En votre qualité de journaliste, sortez-moi un seul appel à l’insurrection contre le régime liberticide et libertaire imposé à la Guinée par vos mentors avec la bénédiction de Conté. Pourtant malgré votre zèle qui frisait la dépersonnalisation, ce régime que vous aduliez, ne manquera pas de vous embastiller le 3 mai 2001 dans une sombre affaire de diffamation vous opposant à un obscur commis de l’état. Eh oui, à cette époque, Tibou le ci-devant vertueux n’avait pas encore assimilé les principes de Gandhi.

Et votre passage éphémère dans le gouvernement mort-né de M. Cellou Dalein Diallo, le 5 avril 2006, n’a trompé personne sur vos accointances souterraines et sur votre propension à servir loyalement les causes injustes d’un régime impopulaire.

Ce qui laisse plus d’un lecteur pantois et qui déclenche l’hilarité chez plusieurs autres, c’est quand vous affirmez sans sourciller, dans un raisonnement acrobatique dont vous seul avez le secret, que « l’Histoire de la Guinée s’est arrêtée depuis qu’Alpha Condé a accédé au pouvoir ». Quel non-sens !!

Non Tibou, l’Histoire de la Guinée ne s’est pas arrêtée à cette date, et pour votre gouverne, elle ne s’arrêtera d’ailleurs jamais ! Elle suit sa «route infinie » comme le disait le défunt président Ahmed Sekou Touré. Ce sont vos propres histoires troubles, rocambolesques et personnelles ayant connu leur apogée sous la transition militaire, qui semblent s’être arrêtées à l’arrivée du Pr Alpha Condé au pouvoir. Or, mon frère, l’Histoire n’a que faire de vos histoires. Elle suit inexorablement et implacablement son cours, ne retenant que les hauts faits et gestes des grands Hommes et jetant dans sa poubelle, les fadaises, historiettes et sornettes des personnes de votre acabit.

Que vous soyez rongés par le stress et le spleen d’un exil auquel vous vous êtes condamnés par vos propres agissements, cela peut se comprendre, mais que vous poussez le narcissisme et le nombrilisme en confondant la glorieuse Histoire du vaillant peuple de Guinée à votre petite histoire qui bat frénétiquement des ailes, au point de vouloir remettre en cause ce qui fonde le socle même de notre démocratie, à savoir la légalité constitutionnelle, je trouve là, que vous franchissez allègrement un dangereux rubicon.

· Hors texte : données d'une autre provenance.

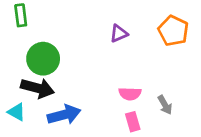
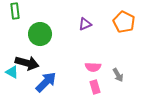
green circle: (43, 59) -> (40, 34), moved
cyan triangle: (16, 112) -> (12, 72), moved
blue arrow: (64, 115) -> (46, 82), turned -30

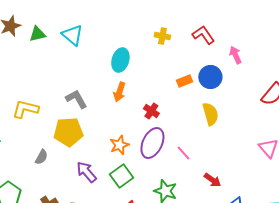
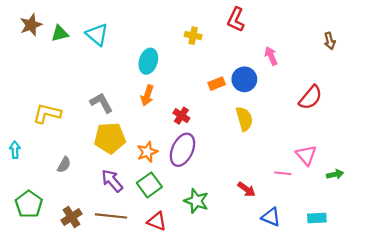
red L-shape: (203, 35) -> (236, 20), moved, turned -120
yellow pentagon: (68, 132) -> (110, 138), moved
pink line: (183, 153) -> (283, 173), moved, turned -42

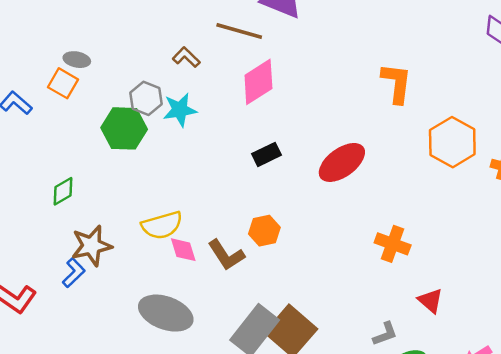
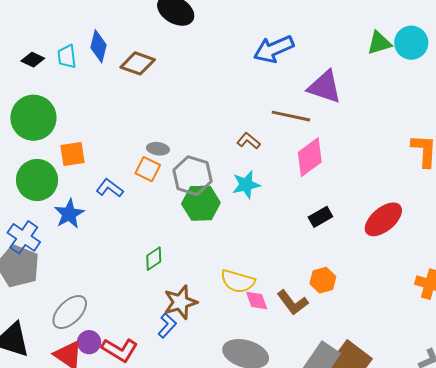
gray hexagon: (146, 98) -> (192, 176), moved, size x1.4
yellow semicircle: (162, 225) -> (238, 281), turned 36

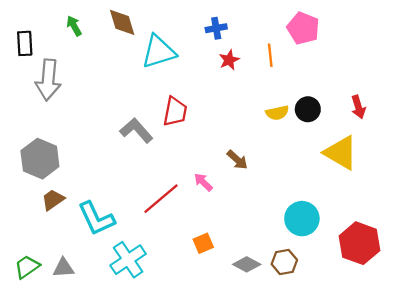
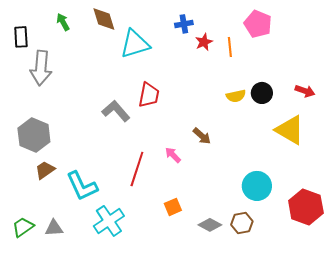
red star: (229, 60) -> (204, 42), moved
red arrow: (358, 107) -> (305, 91), turned -54
red line: (161, 199) -> (137, 169), turned -32

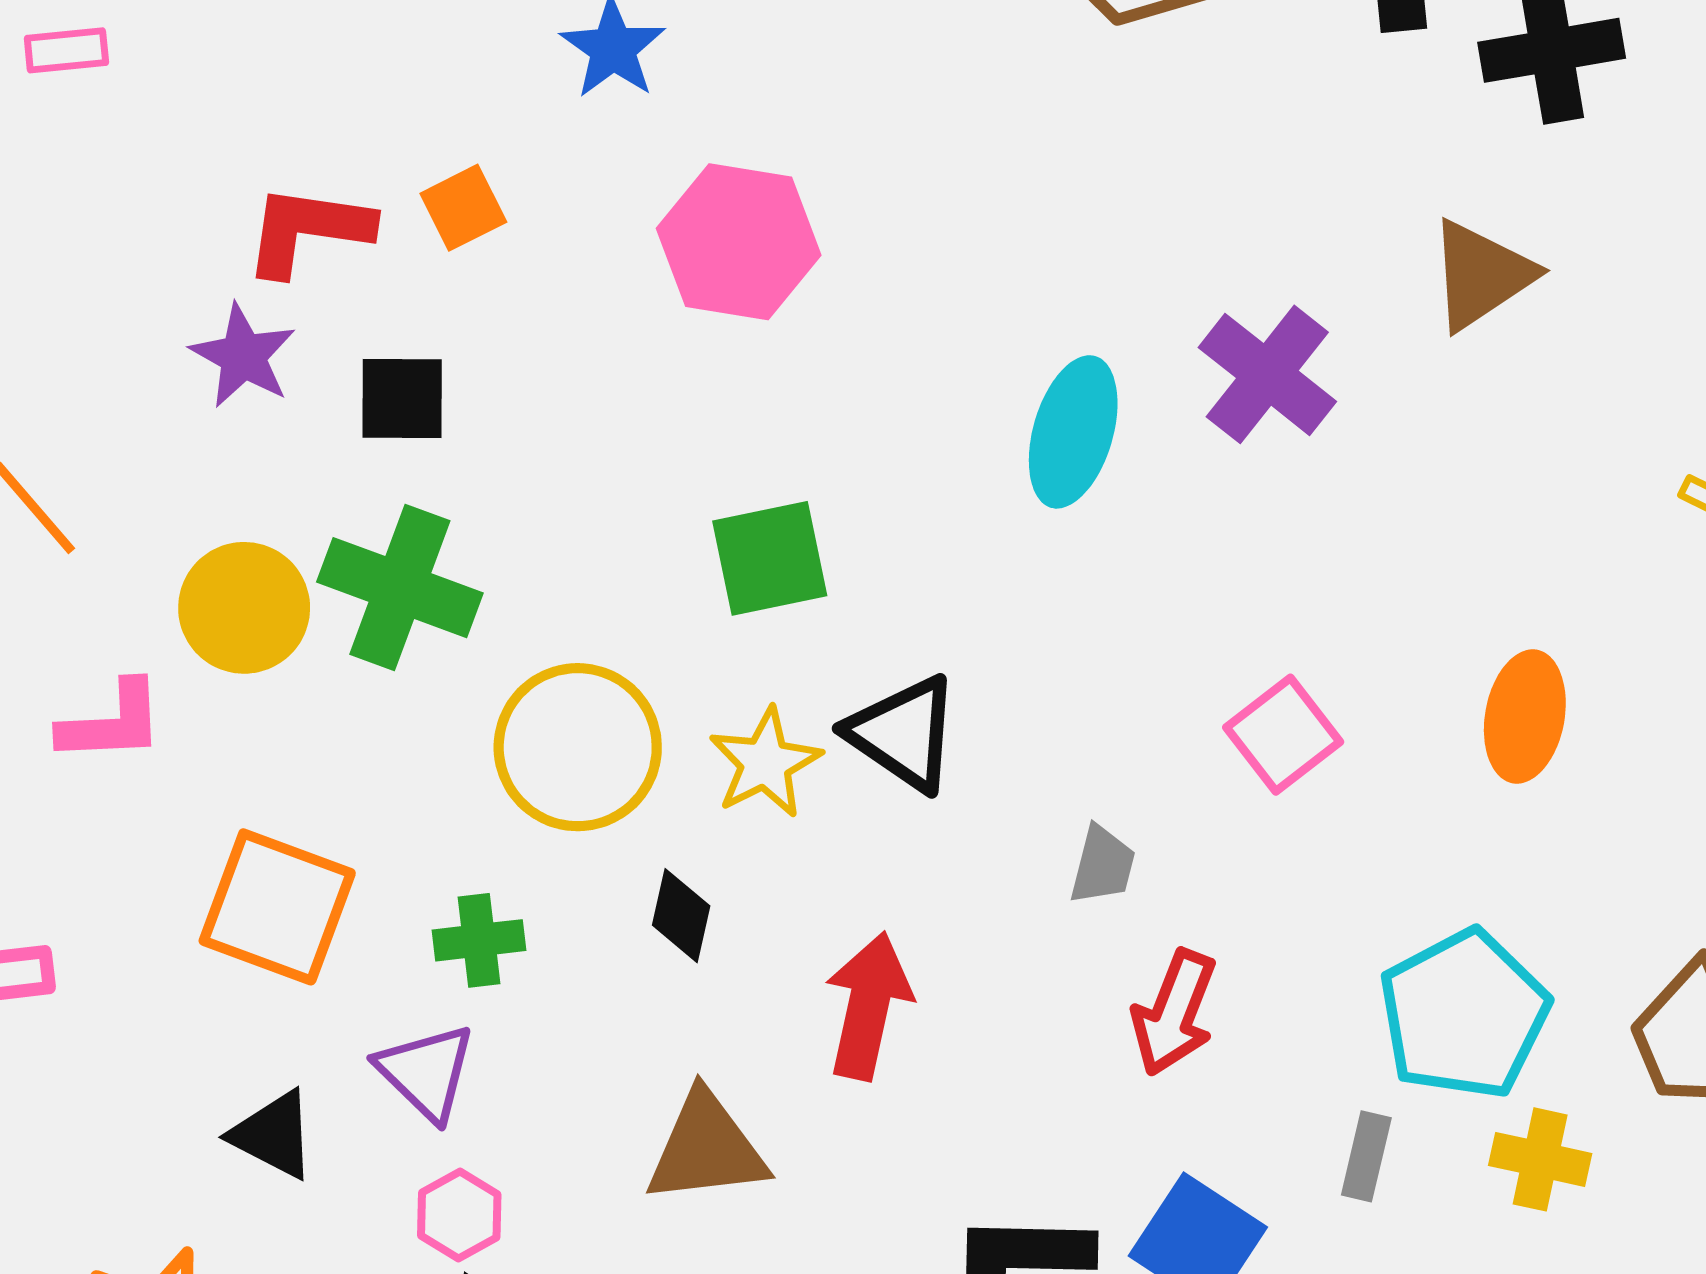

Vous situant dans l’espace et dans le temps, quels arguments sérieux pouvez-vous vendre au peuple de Guinée, apte aujourd’hui à faire déclencher une révolution (objet de vos fantasmes) contre le pouvoir du Pr Alpha Condé ? Ce pouvoir dont la légitimité n’est controversée que par votre haine, n’est-il pas issu de la volonté populaire exprimée de façon souveraine dans les urnes ?

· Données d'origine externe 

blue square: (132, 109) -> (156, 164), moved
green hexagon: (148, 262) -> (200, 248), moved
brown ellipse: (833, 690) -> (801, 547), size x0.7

Que vous vous découvriez une vocation journalistique digne de Jean-Paul Marat, en mettant la force de votre plume au service de la violence, cela est un choix personnel, choix dicté par votre situation du moment, dont les fâcheuses incidences ne devraient en aucun cas rejaillir sur le peuple béni de Guinée.

Oui Tibou, vos sournoises intentions ne trompent plus personnes, vous n’êtes pas le Robin des bois que vous voulez présenter au peuple de Guinée, vos masques sont tombés dès lors que vous-mêmes, reconnaissez vouloir « pousser sans attendre Alpha Condé vers la sortie, car  tant qu’il sera à la tête du pays, il n’y aura pas de destin présidentiel pour aucun opposant… » !!! Et le morceau est lâché : « destin présidentiel pour (les) opposants » !!! Voilà ce qui vous fait courir aux quatre vents du globe et qui vous lance dans cet effort sisyphien de déboulonner vaille que vaille ce que le peuple est en train de patiemment bâtir, la démocratie.

Nous, au RPG arc-en-ciel, gardons notre sérénité à toute épreuve, tant que nous restons convaincus d’œuvrer pour le bien du peuple. Notre mandat, nous le tenons de ce peuple souverain de Guinée (que vous appelez aujourd’hui désespérément à la violence), et à l’heure du bilan, « la vérité s’imposera sans violence » pour paraphraser Léon Tolstoï. En attendant, veillons tous sur notre case commune : la Guinée.